NHS England is looking for NHS trusts and other healthcare providers to act as pilot sites for its re-animated Code4Health programme.
The pilots form part a plan to establish a “franchisee” model, with organisations providing virtual and physical Code4Health courses that lead to recognised qualifications.
Peter Coates, NHS England's open source programme manager, has expanded on plans for Code4Health at a number of recent open source events.
In March, EHI reported that Code4Health was being given a new lease of life after news on the initiative to teach 50,000 clinicians to code dried up in the latter half of 2013.
At the time, NHS England’s head of business systems Richard Jefferson said he would be heading up Code4Health, running alongside its open source programme, with plans to redefine and potentially broaden its objectives.
At a recent meeting, Coates described the programme as “an important part of the whole ecosystem” as a development and learning platform for clinicians and developers.
“To me, it’s all about developers, designers and clinicians having a better understanding of each other’s worlds and understanding the possible.”
Coates said part of the Code4Health programme will be based on creating a “self-sustaining community” of franchisees, such as trusts, clinical commissioning groups, and GP organisations, to run a set of courses and activities on digital health and health informatics.
He said the first courses are likely to be on “building a healthcare app in a day” and “data visualisation in a day”, with other potential subjects to include an introduction to open source and to open clinical content health records.
NHS England will commission the development of an exemplar set of courses, which are expected to lead to recognised vocational and academic qualifications.

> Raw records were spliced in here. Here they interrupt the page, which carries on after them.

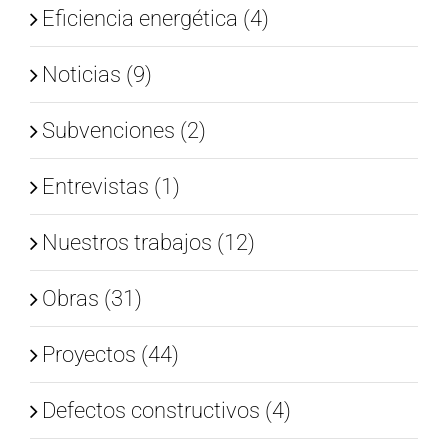
Eficiencia energética (4)
Noticias (9)
Subvenciones (2)
Entrevistas (1)
Nuestros trabajos (12)
Obras (31)
Proyectos (44)
Defectos constructivos (4)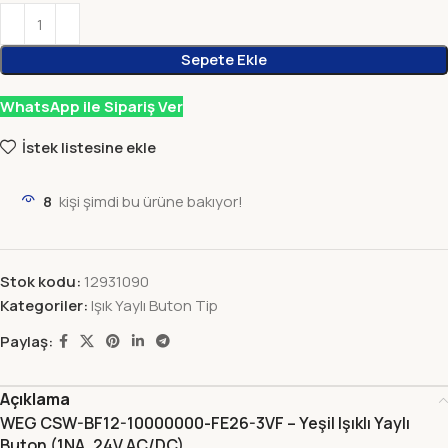
Sepete Ekle
WhatsApp ile Sipariş Ver
İstek listesine ekle
8
kişi şimdi bu ürüne bakıyor!
Stok kodu:
12931090
Kategoriler:
Işık Yaylı Buton Tip
Paylaş:
Açıklama
WEG CSW-BF12-10000000-FE26-3VF – Yeşil Işıklı Yaylı
Buton (1NA, 24V AC/DC)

Coates said the Code4Health team will look for two to three franchises in each region to run several training courses for doctors and nurses.

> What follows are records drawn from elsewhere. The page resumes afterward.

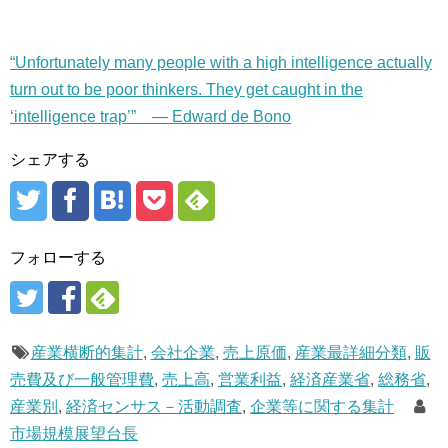
“Unfortunately many people with a high intelligence actually
turn out to be poor thinkers. They get caught in the
‘intelligence trap’” — Edward de Bono
シェアする
フォローする
産業横断的集計
,
会社企業
,
売上原価
,
産業最詳細分類
,
販
売費及び一般管理費
,
売上高
,
営業利益
,
経済産業省
,
総務省
,
産業別
,
経済センサス－活動調査
,
企業等に関する集計
市場規模展望台長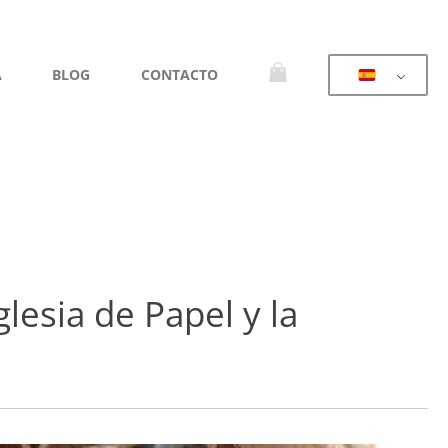
A
BLOG
CONTACTO
lesia de Papel y la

There are plans to run small pilots before 31 March with “a couple of hundred people” on courses across the country, with feedback from the participants used to inform future plans for Code4Health.
The Code4Health programme will also use the HANDI Health Open Platform Demonstrator, developed to provide a testing and development environment to build apps, using anonymised test data provided by the Leeds Health Innovation Lab in an environment simulating realistic digital healthcare ecosystems.
Coates said Code4Health has been given free licences by a number of suppliers for testing and development purposes, allowing users to experiment with different open source electronic health records, knowledge repositories and APIs to build trial apps.
“The concept is really that in the Code4Health learning sessions, clinicians can come together with developers, identify the systems they’re using in the current trusts, and experiment with them and develop new functionality and new apps that they can potentially use in the real world.”
Coates said the platform is “effectively still in alpha version”, but is being used by Fivium to develop an open source electronic prescribing system.
When announced by Kelsey, the Code4Health programme was going to be based on the US organisation ‘Code for America’, created to teach local government workers how to create apps and services using open source data.